In [1]:
import pandas as pd
import numpy as np
from sklearn.utils import shuffle
from utils import set_temporary_np_seed_as

  from .autonotebook import tqdm as notebook_tqdm


In [2]:
data_path = "Data/lastfm_small.csv"

df = pd.read_csv(data_path)

In [3]:
def _remap(df: pd.DataFrame, columns: list):
    with set_temporary_np_seed_as(2022):
        for column in columns:
            df.loc[:, column] = df.loc[:, column].map(
                dict(zip(shuffle(df[column].unique()), range(1, len(df[column].unique()) + 1))))

In [4]:
def gen_sampled_dataset(rate: float):
    n_users = df.session_id.nunique()
    n_sampled_users = int(n_users * rate)
    with set_temporary_np_seed_as(2000):
        selected_users = list(np.random.choice(df.session_id.tolist(), n_sampled_users, replace=False))

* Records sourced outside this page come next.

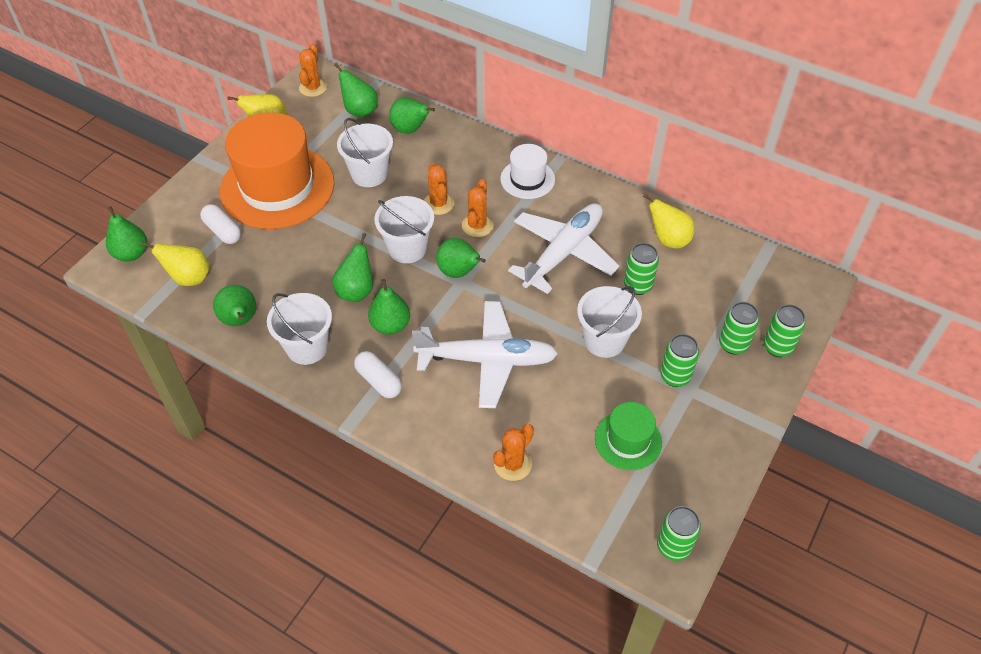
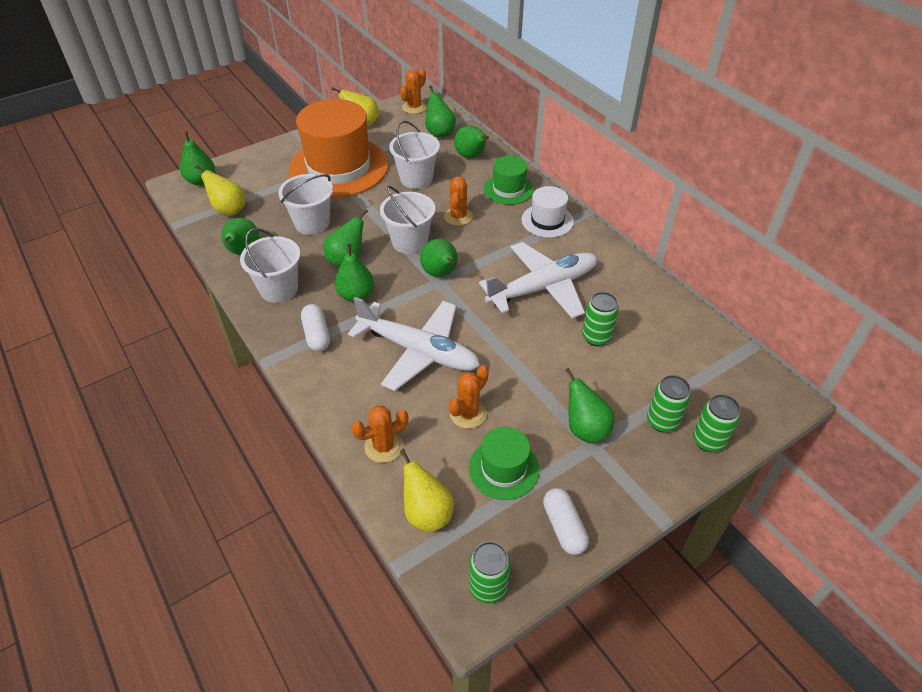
camera: 25 degrees right, 5 degrees down
(223, 231) = (276, 185): white capsule -> white capsule (564, 527)
(470, 156) = (508, 189): none -> green hat
(477, 225) = (480, 243): orange cactus -> orange cactus (468, 413)
(604, 340) = (535, 373): white bucket -> white bucket (312, 223)
(668, 240) = (650, 308): yellow pear -> yellow pear (427, 513)
(675, 376) = (585, 429): green can -> green pear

    sampled_df = df[df.session_id.isin(selected_users)]
    sampled_df = sampled_df.reset_index(drop=True)

    _remap(sampled_df, ['session_id', 'item_id'])

    return sampled_df

In [5]:
rate_list = [0.2, 0.4, 0.6, 0.8]

for r in rate_list:
    sampled_df = gen_sampled_dataset(r)
    name = "lastfm_small_" + str(r) + ".csv"
    sampled_df.to_csv("Data/" + name, index=False)